As noted in the earlier scenario, Judicial and Executive vacancies across the board will get filled.
Some but not all of the progressive agenda Bernie Sanders put on the Democratic platform will get passed. The Far Left will get pissy about it, but whatcha gonna do? The smart move by Hillary will be to pass something to strengthen banking regs and make Wall Street accountable for their sins of the last fifteen years, which would appease most of the progressive base (until 2020).
The response of the Far Right - among the hard cases still in office because gerrymandering kept them in the safest of districts, or because they're safe in their cable network studios - will be one of howling rage. They never accepted Obama's victories and will never accept Hillary's (or any other Democrat's).

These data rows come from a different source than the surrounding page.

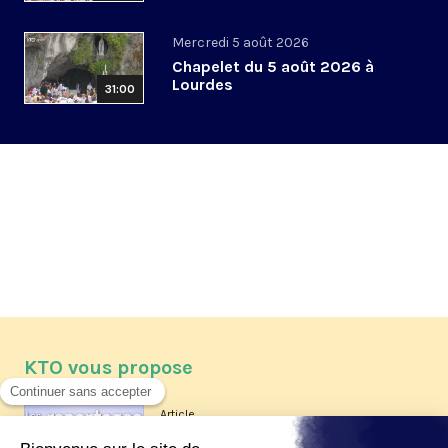
Mercredi 5 août 2026
Chapelet du 5 août 2026 à
Lourdes
31:00
KTO vous propose
Article
Les reportages d'été 2026 de KTO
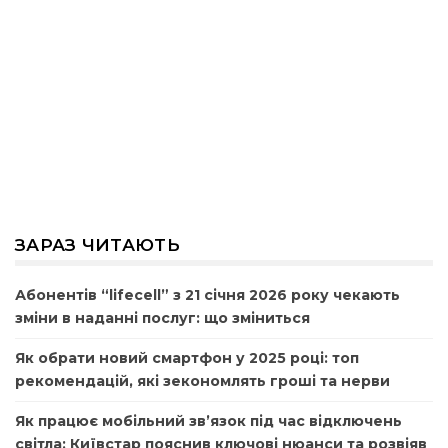
ЗАРАЗ ЧИТАЮТЬ
Абонентів “lifecell” з 21 січня 2026 року чекають
зміни в наданні послуг: що зміниться
Як обрати новий смартфон у 2025 році: топ
рекомендацій, які зекономлять гроші та нерви
Як працює мобільний зв’язок під час відключень
світла: Київстар пояснив ключові нюанси та розвіяв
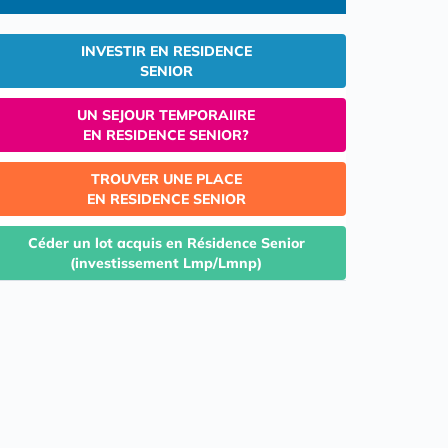
INVESTIR EN RESIDENCE
SENIOR
UN SEJOUR TEMPORAIIRE
EN RESIDENCE SENIOR?
TROUVER UNE PLACE
EN RESIDENCE SENIOR
Céder un lot acquis en Résidence Senior
(investissement Lmp/Lmnp)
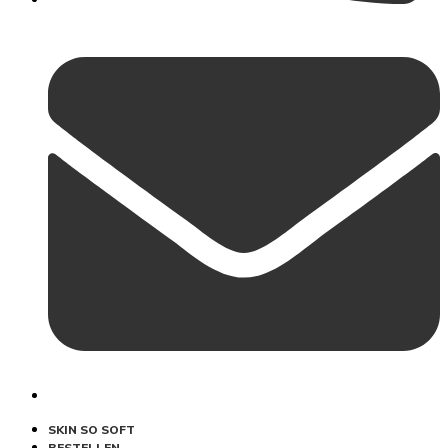
SKIN SO SOFT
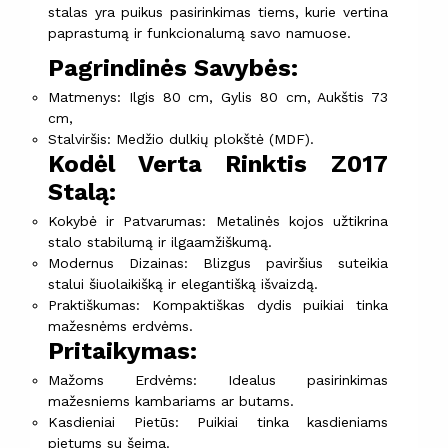
stalas yra puikus pasirinkimas tiems, kurie vertina
paprastumą ir funkcionalumą savo namuose.
Pagrindinės Savybės:
Matmenys: Ilgis 80 cm, Gylis 80 cm, Aukštis 73
cm,
Stalviršis: Medžio dulkių plokštė (MDF).
Kodėl Verta Rinktis Z017
Stalą:
Kokybė ir Patvarumas: Metalinės kojos užtikrina
stalo stabilumą ir ilgaamžiškumą.
Modernus Dizainas: Blizgus paviršius suteikia
stalui šiuolaikišką ir elegantišką išvaizdą.
Praktiškumas: Kompaktiškas dydis puikiai tinka
mažesnėms erdvėms.
Pritaikymas:
Mažoms Erdvėms: Idealus pasirinkimas
mažesniems kambariams ar butams.
Kasdieniai Pietūs: Puikiai tinka kasdieniams
pietums su šeima.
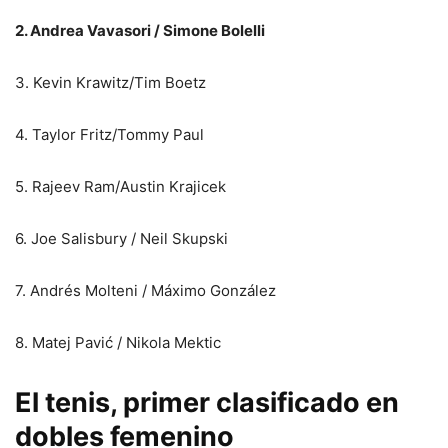
2. Andrea Vavasori / Simone Bolelli
3. Kevin Krawitz/Tim Boetz
4. Taylor Fritz/Tommy Paul
5. Rajeev Ram/Austin Krajicek
6. Joe Salisbury / Neil Skupski
7. Andrés Molteni / Máximo González
8. Matej Pavić / Nikola Mektic
El tenis, primer clasificado en
dobles femenino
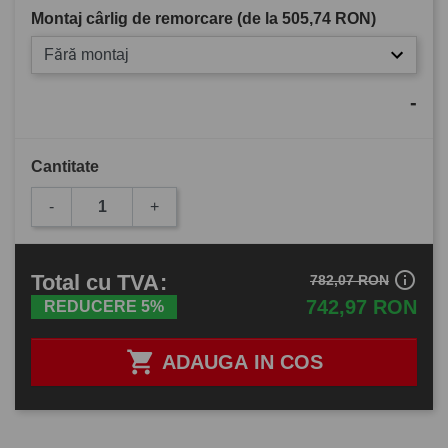
Montaj cârlig de remorcare (de la
505,74 RON
)
Fără montaj
-
Cantitate
-
+
info_outline
Total
cu TVA
:
782,07 RON
742,97 RON
REDUCERE 5%

ADAUGA IN COS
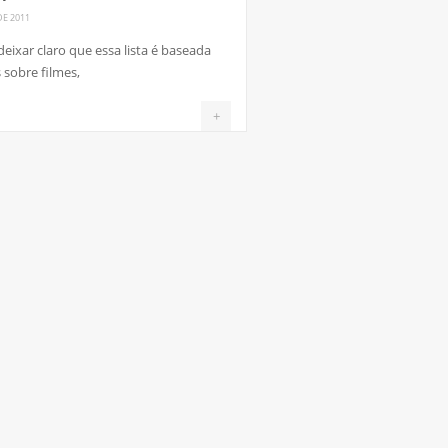
DE 2011
ixar claro que essa lista é baseada
 sobre filmes,
+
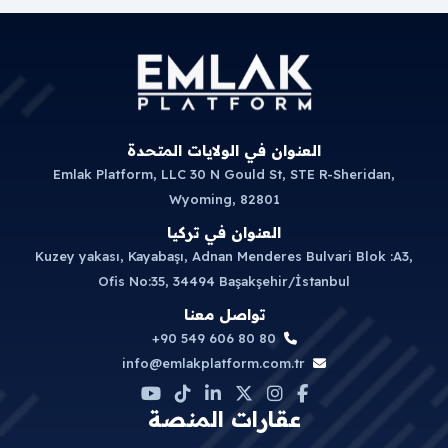
العنوان في الولايات المتحدة
Emlak Platform, LLC 30 N Gould St, STE R-Sheridan,
Wyoming, 82801
العنوان في تركيا
Kuzey yakası, Kayabaşı, Adnan Menderes Bulvari Blok :A3,
Ofis No:35, 34494 Başakşehir/İstanbul
تواصل معنا
+90 549 606 80 80
info@emlakplatform.com.tr
عقارات المنصة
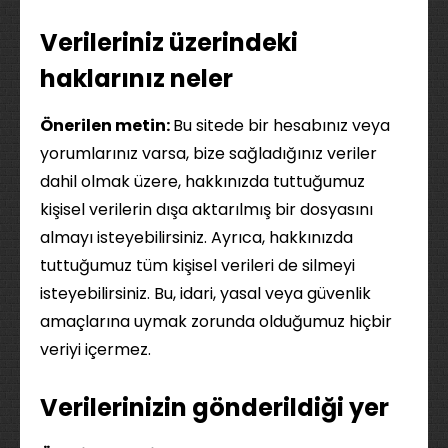
Verileriniz üzerindeki
haklarınız neler
Önerilen metin:
Bu sitede bir hesabınız veya
yorumlarınız varsa, bize sağladığınız veriler
dahil olmak üzere, hakkınızda tuttuğumuz
kişisel verilerin dışa aktarılmış bir dosyasını
almayı isteyebilirsiniz. Ayrıca, hakkınızda
tuttuğumuz tüm kişisel verileri de silmeyi
isteyebilirsiniz. Bu, idari, yasal veya güvenlik
amaçlarına uymak zorunda olduğumuz hiçbir
veriyi içermez.
Verilerinizin gönderildiği yer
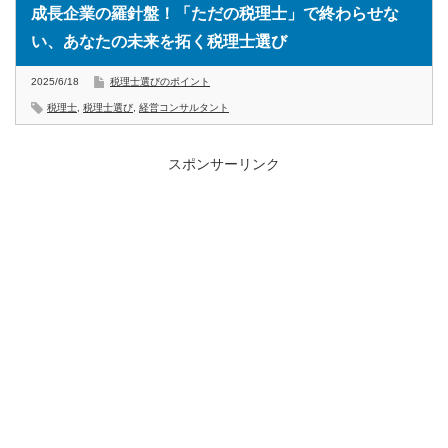
成長企業の羅針盤！「ただの税理士」で終わらせな
い、あなたの未来を拓く税理士選び
2025/6/18
税理士選びのポイント
税理士
,
税理士選び
,
経営コンサルタント
スポンサーリンク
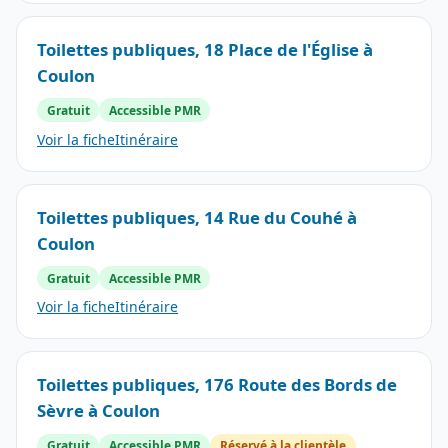
Toilettes publiques, 18 Place de l'Église à
Coulon
Gratuit
Accessible PMR
Voir la fiche
Itinéraire
Toilettes publiques, 14 Rue du Couhé à
Coulon
Gratuit
Accessible PMR
Voir la fiche
Itinéraire
Toilettes publiques, 176 Route des Bords de
Sèvre à Coulon
Gratuit
Accessible PMR
Réservé à la clientèle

We're already getting complaints by Trump and other conspiracy-minded wingnuts that "this election is rigged" and so will ensure continued faux outrage over their losses. Any state under Far Right control is going do what they've threaten to do during the Obama years: they will pull every legal trick to "nullify" federal laws and regulations, and bring up any and every argument to (yes, they would go there) secede.
Even with a full Democratic ticket victory, the fighting will not end. Even if it's an Electoral curb-stomp equal to what Reagan inflicted on Mondale in 1984, even if Democrats win every Senate campaign, even if Democrats win 20-plus seat control of the House, the Republicans will never accept it. It doesn't fit their Almighty Fox Not-News Narrative.
The best thing to hope for is that Hillary does win, and with enough of a mandate to continue improving our nation's economy and doing something to generate more jobs in the construction and manufacturing industries (hopefully something along the lines of repairing our broken bridges and roads and building new schools).
So, to summarize: Please for the LOVE OF GOD don't let Trump Win. That is the pure nightmare scenario. Please get the vote out for Hillary Clinton and PLEASE get the vote out for the Senate and House elections and even state legislative elections to reduce the risk of state Republicans going full John C. Calhoun on us.
1 comment:
I agree with your assessment, and would like to add one thing: We need to focus on the various statehouses so that by 2020 we get to draw the new districts. This is right up there with the supreme court in its importance to the governing of the country. If we can't get out and out wins in all of the states, perhaps we can push nonpartisan independent commissions like we have in California, as that would be more fair than just having us doing the gerrymandering instead of them.